■ DOCUMENT SEGMENT
After a stint in the National Archives of India and the Joint Intelligence Organisation of the Ministry of Defence, he joined the Ministry of External Affairs’ Historical Division in 1993. He retired many years later as its Director. He has published a five-volume set of documents each on India’s relations with Sri Lanka, Bangladesh, and Nepal and a 10-volume set on Pakistan, a splendid contribution to the historical truth. Publication in cooperation with the Ministry of External Affairs’ Policy Planning Division reminds us that rumours of its demise are somewhat exaggerated. Bhasin has drawn largely from the papers in the Nehru Memorial Museum and Library and also from other sources. “There are indeed some gaps, but that could not be helped.” The Government of India refuses to open the records of the McMahon Line (1914) to the public even now, a century later, though they have long been available in the United Kingdom. The Zachariah Report entitled “Studies on the Northern Frontier” is still a highly prized secret, lest its publication expose the truth about the Aksai Chin.
No boundary dispute should have been easier to settle than the India-China boundary dispute. Each side has its non-negotiable vital interest securely in its control. India has the McMahon Line. China has the Tibet Xinjiang Highway and more in the Aksai Chin through which a road runs. Then, why was the dispute not settled?
China has resolved its boundary disputes with Afghanistan, Tajikistan, Kazakhstan, Russia, Mongolia, Myanmar, Nepal, Pakistan, Laos, North Korea and Vietnam in the years between 1963 and 2008 (see Sana Hashmi, China’s Approach Towards Territorial Disputes , Knowledge World, New Delhi, 2016). Its boundary disputes with India and with Bhutan, largely because of India, still remain unresolved. Why?
Deadlock over Aksai Chin
It is not because of differences over the McMahon Line. Prime Minister Zhou Enlai offered to accept it in his talks with Prime Minister Jawaharlal Nehru in New Delhi on April 22 and 23, 1960. Twenty years later, on June 21, 1980, the offer was repeated by Deng Xiaoping to Krishna Kumar, Editor, Defence News Service . It was a repeat of the offer he had made to A.B. Vajpayee (the then Foreign Minister) on February 14, 1979.
The deadlock was the Aksai Chin. India’s official maps of 1948 and 1950 showed the boundary in this sector to be “undefined”. On July 1, 1954, Nehru asked for a recall of old maps and delineation of a new line in the Aksai Chin “not open to discussion with anybody”. With exemplary forbearance, he did not include Peking (now Beijing) in his new line.
On August 15, 1947, India inherited a northern frontier that demanded a professional approach. The British summed up the position in four propositions: 1. The Ladakh-Tibet Treaty of 1842 did not settle the boundary. 2. It was “undefined”. 3. There was no “traditional, customary line” as both sides asserted in 1960. It was a “no man’s land”. 4. The Karakoram watershed was the preferred boundary, not the Kuen Lun.

■ AVAILABLE DATA
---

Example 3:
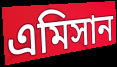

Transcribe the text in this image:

এমিসান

■ GOAL
Reproduce everything in the passage on the India-China boundary dispute from "China has resolved" down to "remain unresolved. Why?", word for word. The lines are separate from the passage on the India-China boundary dispute.

■ RESULT OF THIS TASK
China has resolved its boundary disputes with Afghanistan, Tajikistan, Kazakhstan, Russia, Mongolia, Myanmar, Nepal, Pakistan, Laos, North Korea and Vietnam in the years between 1963 and 2008 (see Sana Hashmi, China’s Approach Towards Territorial Disputes , Knowledge World, New Delhi, 2016). Its boundary disputes with India and with Bhutan, largely because of India, still remain unresolved. Why?